"""
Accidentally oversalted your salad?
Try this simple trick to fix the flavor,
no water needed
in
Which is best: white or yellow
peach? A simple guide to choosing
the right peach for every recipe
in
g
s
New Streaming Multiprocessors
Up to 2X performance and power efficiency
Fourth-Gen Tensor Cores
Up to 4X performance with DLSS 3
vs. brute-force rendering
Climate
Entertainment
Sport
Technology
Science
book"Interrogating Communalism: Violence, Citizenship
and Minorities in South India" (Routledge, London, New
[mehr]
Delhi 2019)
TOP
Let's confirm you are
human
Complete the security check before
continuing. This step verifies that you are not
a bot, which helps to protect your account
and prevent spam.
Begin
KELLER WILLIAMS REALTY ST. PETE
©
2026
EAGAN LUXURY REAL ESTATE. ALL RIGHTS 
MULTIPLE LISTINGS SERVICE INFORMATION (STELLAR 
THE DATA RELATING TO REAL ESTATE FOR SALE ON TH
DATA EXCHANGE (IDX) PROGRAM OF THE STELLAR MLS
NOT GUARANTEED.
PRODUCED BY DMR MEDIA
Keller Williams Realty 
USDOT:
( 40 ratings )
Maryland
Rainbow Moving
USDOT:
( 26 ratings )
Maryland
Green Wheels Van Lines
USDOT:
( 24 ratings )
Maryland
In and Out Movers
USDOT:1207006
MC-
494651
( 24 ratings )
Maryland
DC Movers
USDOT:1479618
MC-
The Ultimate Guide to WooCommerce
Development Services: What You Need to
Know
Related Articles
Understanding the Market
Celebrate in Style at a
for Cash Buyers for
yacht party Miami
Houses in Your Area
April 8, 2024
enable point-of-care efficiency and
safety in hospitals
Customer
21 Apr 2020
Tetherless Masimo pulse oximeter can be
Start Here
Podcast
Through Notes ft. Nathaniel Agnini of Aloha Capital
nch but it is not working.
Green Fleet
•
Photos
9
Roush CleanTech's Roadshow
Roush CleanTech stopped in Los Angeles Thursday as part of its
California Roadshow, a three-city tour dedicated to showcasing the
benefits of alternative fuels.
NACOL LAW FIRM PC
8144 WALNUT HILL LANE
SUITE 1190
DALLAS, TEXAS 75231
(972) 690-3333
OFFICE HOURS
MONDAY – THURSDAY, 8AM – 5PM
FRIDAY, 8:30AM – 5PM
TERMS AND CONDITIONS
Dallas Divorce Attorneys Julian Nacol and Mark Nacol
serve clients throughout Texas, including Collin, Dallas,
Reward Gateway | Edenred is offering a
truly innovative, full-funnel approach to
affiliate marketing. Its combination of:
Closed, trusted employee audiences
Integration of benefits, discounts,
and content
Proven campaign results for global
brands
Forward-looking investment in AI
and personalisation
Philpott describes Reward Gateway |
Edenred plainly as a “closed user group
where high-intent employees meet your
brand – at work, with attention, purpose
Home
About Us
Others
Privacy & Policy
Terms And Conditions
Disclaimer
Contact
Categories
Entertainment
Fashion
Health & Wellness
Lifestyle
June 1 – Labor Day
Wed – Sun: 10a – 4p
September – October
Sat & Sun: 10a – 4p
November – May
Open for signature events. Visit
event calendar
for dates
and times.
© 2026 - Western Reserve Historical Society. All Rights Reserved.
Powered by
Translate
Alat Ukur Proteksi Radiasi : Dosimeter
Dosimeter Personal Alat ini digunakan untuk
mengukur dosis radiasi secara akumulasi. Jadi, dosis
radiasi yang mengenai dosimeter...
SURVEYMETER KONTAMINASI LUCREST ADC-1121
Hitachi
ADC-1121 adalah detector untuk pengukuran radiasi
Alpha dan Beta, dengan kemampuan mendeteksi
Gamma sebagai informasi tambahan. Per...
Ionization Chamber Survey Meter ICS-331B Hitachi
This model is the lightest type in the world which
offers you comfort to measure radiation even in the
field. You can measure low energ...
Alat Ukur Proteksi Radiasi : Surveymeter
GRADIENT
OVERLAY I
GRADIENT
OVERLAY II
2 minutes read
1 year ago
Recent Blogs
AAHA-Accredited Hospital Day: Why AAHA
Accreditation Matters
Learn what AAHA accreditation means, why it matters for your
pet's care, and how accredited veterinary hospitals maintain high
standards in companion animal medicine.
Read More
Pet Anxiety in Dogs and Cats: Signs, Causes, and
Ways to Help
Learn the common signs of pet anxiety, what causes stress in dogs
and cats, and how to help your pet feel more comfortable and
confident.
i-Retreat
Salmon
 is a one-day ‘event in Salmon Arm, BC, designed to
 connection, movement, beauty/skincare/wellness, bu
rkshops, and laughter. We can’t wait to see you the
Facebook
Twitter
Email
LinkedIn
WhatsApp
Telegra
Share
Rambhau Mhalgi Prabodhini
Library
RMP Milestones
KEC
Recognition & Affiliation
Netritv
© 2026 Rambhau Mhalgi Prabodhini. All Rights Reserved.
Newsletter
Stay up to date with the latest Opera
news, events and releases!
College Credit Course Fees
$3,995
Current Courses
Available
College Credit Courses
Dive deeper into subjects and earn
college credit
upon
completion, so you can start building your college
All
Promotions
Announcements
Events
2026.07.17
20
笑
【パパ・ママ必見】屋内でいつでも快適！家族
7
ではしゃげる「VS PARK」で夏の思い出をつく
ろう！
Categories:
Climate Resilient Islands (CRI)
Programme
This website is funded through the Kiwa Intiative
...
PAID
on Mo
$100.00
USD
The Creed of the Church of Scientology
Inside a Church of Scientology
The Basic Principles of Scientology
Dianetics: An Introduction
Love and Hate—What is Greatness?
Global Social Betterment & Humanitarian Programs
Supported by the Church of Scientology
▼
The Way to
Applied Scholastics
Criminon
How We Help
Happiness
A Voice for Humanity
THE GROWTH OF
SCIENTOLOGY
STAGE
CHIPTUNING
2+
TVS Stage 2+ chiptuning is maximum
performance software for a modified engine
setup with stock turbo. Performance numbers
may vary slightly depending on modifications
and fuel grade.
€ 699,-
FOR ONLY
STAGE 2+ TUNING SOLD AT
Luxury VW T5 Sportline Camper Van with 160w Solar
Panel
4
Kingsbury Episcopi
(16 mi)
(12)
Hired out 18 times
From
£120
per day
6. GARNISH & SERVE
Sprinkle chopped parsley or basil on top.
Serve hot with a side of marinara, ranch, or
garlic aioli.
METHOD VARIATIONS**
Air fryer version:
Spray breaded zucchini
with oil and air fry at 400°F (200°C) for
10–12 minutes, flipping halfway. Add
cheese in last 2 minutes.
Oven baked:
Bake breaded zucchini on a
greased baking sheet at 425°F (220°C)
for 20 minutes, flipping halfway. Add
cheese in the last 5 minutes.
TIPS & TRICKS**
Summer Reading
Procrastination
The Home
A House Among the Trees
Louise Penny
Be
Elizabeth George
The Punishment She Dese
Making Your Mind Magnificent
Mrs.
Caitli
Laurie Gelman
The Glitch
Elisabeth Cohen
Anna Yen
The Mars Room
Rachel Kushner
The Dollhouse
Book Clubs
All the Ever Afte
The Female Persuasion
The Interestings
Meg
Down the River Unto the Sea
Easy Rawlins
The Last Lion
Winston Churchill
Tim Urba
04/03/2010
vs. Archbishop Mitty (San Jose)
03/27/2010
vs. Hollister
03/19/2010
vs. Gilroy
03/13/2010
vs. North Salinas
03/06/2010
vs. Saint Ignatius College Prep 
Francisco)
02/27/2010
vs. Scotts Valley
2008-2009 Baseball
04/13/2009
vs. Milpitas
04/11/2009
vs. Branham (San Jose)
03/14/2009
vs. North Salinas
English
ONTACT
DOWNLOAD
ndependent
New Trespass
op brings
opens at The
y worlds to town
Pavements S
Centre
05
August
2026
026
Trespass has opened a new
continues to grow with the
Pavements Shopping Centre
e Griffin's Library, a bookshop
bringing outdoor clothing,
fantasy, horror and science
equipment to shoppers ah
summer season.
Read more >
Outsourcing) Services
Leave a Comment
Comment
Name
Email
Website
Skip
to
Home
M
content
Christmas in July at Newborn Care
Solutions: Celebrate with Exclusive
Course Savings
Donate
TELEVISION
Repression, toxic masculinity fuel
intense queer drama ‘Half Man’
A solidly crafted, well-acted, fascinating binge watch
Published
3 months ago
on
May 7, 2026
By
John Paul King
"""
**Task brief**
Starting at the first line of the records above, please copy each line exactly until you reach the line containing "Communalism: Violence, Citizenship". Include that line and stop there.

**Solution for this problem**
Accidentally oversalted your salad?
Try this simple trick to fix the flavor,
no water needed
in
Which is best: white or yellow
peach? A simple guide to choosing
the right peach for every recipe
in
g
s
New Streaming Multiprocessors
Up to 2X performance and power efficiency
Fourth-Gen Tensor Cores
Up to 4X performance with DLSS 3
vs. brute-force rendering
Climate
Entertainment
Sport
Technology
Science
book"Interrogating Communalism: Violence, Citizenship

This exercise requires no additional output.